Roca Azul Resort on Lake Chapala is 50 miles from Valle de Juarez. The closest town is Jocotepec, and it's not far from Ajijic, Chapala, and Guadalajara.
The resort has several pools, a sauna, a tennis court, huge soccer field, and large RV spaces.
 We found a nice spot for the Bus with a view of our neighbor's garden. There are several spaces here with long term renters.
There has been some kind of a soccer camp going on during the time we've been here. From what I understand, the kids are from Guadalajara and they are here for six weeks. They practice during the week and teams come in from other areas for games. Fun to watch.

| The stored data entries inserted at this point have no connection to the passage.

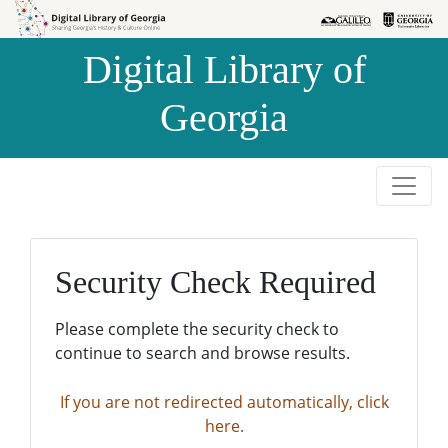
Skip to
Skip to
search
main
Digital Library of
content
Georgia
Security Check Required
Please complete the security check to
continue to search and browse results.
If you are not redirected automatically, click
here.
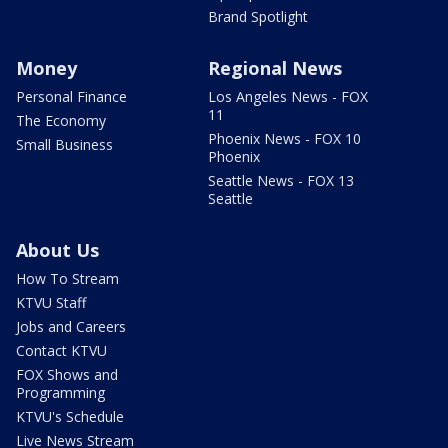
Brand Spotlight
Money
Regional News
Personal Finance
Los Angeles News - FOX
11
The Economy
Phoenix News - FOX 10
Small Business
Phoenix
Seattle News - FOX 13
Seattle
About Us
How To Stream
KTVU Staff
Jobs and Careers
Contact KTVU
FOX Shows and
Programming
KTVU's Schedule
Live News Stream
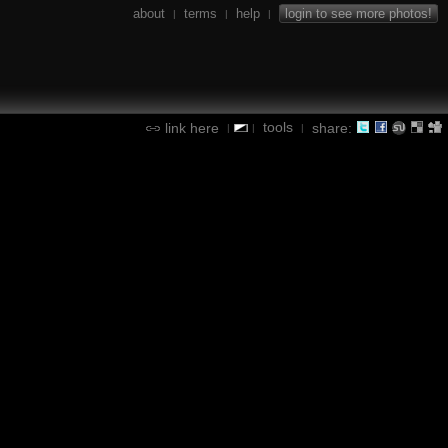
about
terms
help
login to see more photos!
|
|
|
tools
link here
share:
|
|
|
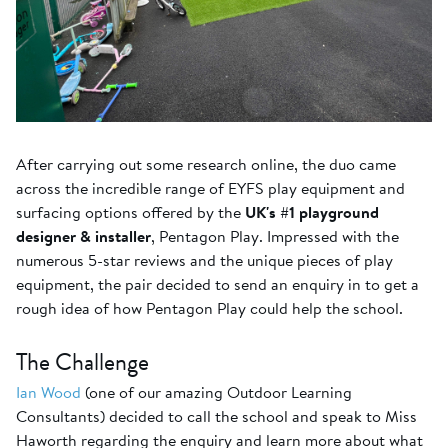
After carrying out some research online, the duo came
across the incredible range of EYFS play equipment and
surfacing options offered by the
UK's #1 playground
designer & installer
, Pentagon Play. Impressed with the
numerous 5-star reviews and the unique pieces of play
equipment, the pair decided to send an enquiry in to get a
rough idea of how Pentagon Play could help the school.
The Challenge
Ian Wood
(one of our amazing Outdoor Learning
Consultants) decided to call the school and speak to Miss
Haworth regarding the enquiry and learn more about what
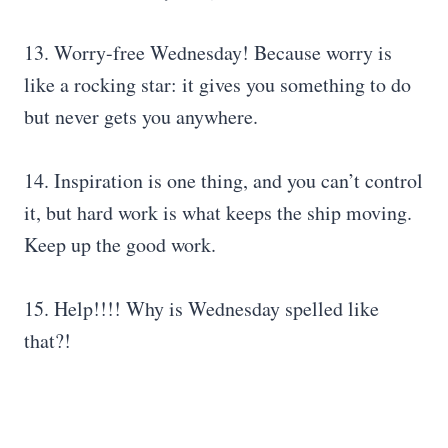
13. Worry-free Wednesday! Because worry is
like a rocking star: it gives you something to do
but never gets you anywhere.
14. Inspiration is one thing, and you can’t control
it, but hard work is what keeps the ship moving.
Keep up the good work.
15. Help!!!! Why is Wednesday spelled like
that?!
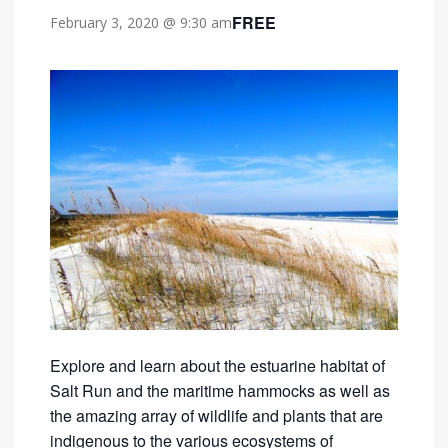
FREE
February 3, 2020 @ 9:30 am
Explore and learn about the estuarine habitat of
Salt Run and the maritime hammocks as well as
the amazing array of wildlife and plants that are
indigenous to the various ecosystems of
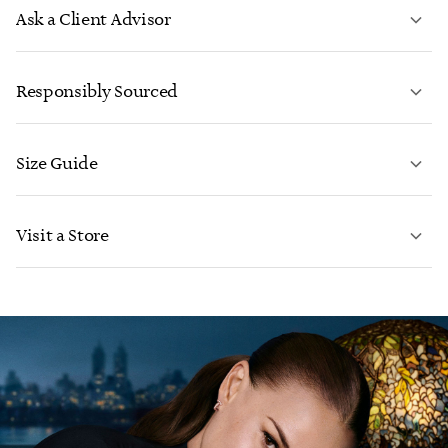
Ask a Client Advisor
LEARN MORE
Responsibly Sourced
Size Guide
CONTACT US
LEARN MORE
Visit a Store
LEARN MORE
FIND YOUR NEAREST STORE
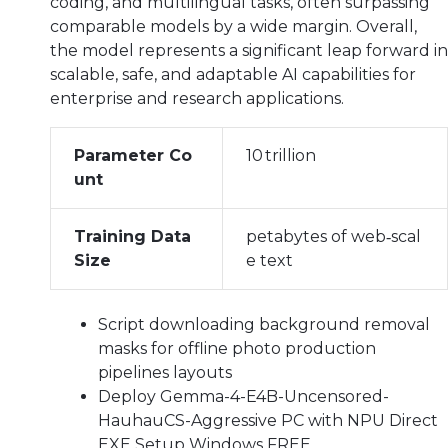
coding, and multilingual tasks, often surpassing
comparable models by a wide margin. Overall,
the model represents a significant leap forward in
scalable, safe, and adaptable AI capabilities for
enterprise and research applications.
Parameter Co
10 trillion
unt
Training Data
petabytes of web‑scal
Size
e text
Script downloading background removal
masks for offline photo production
pipelines layouts
Deploy Gemma-4-E4B-Uncensored-
HauhauCS-Aggressive PC with NPU Direct
EXE Setup Windows FREE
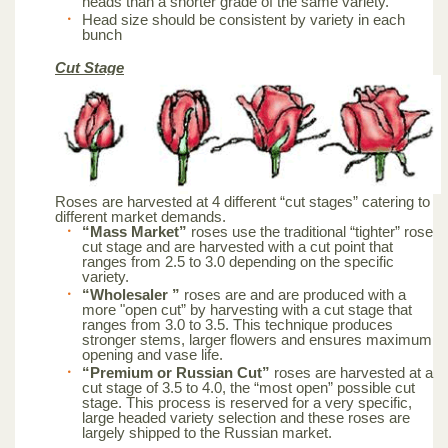
heads than a shorter grade of the same variety.
Head size should be consistent by variety in each
bunch
Cut Stage
Roses are harvested at 4 different “cut stages” catering to
different market demands.
“Mass Market”
roses use the traditional “tighter” rose
cut stage and are harvested with a cut point that
ranges from 2.5 to 3.0 depending on the specific
variety.
“Wholesaler ”
roses are and are produced with a
more "open cut” by harvesting with a cut stage that
ranges from 3.0 to 3.5. This technique produces
stronger stems, larger flowers and ensures maximum
opening and vase life.
“Premium or Russian Cut”
roses are harvested at a
cut stage of 3.5 to 4.0, the “most open” possible cut
stage. This process is reserved for a very specific,
large headed variety selection and these roses are
largely shipped to the Russian market.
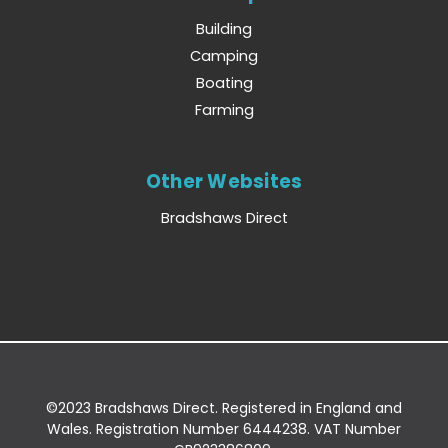
Building
Camping
Boating
Farming
Other Websites
Bradshaws Direct
©2023 Bradshaws Direct. Registered in England and
Wales. Registration Number 6444238. VAT Number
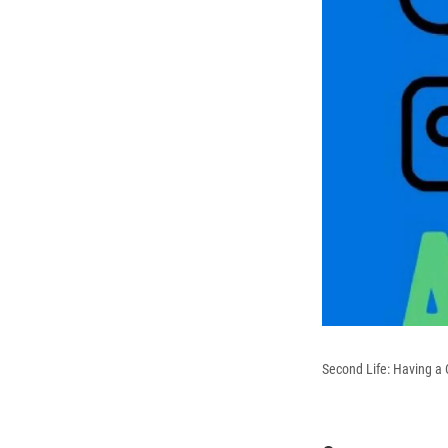
Second Life: Having a C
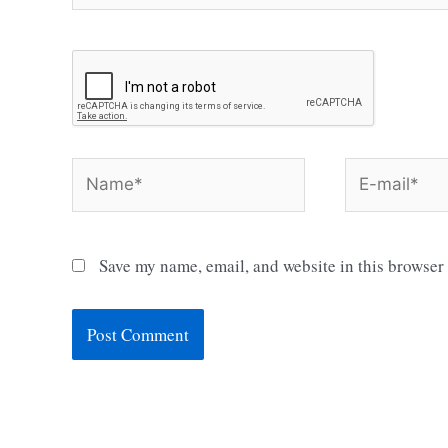
Name*
E-
mail*
Save my name, email, and website in this browser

We made a repeat visit to the Women's Cooperative in San Cristobal Zapotitlan with our friends Kris and Ken. It's about 6 miles from Roca Azul, directions can be found in a previous entry  http://briansue2.blogspot.mx/2014/01/day-trips-from-roca-azul.html
The women in the area make fantastic dolls and flowers out of cornhusks, and a wide variety of baskets woven from reeds.
Everything is very affordable and it's worth a visit when in the area.

While we've enjoyed our stay at Roca Azul and had fun with Ken and Kris, as well as our friend Micky who lives in Ajijic, we're ready to hit the road. Next stop, Guanajuato.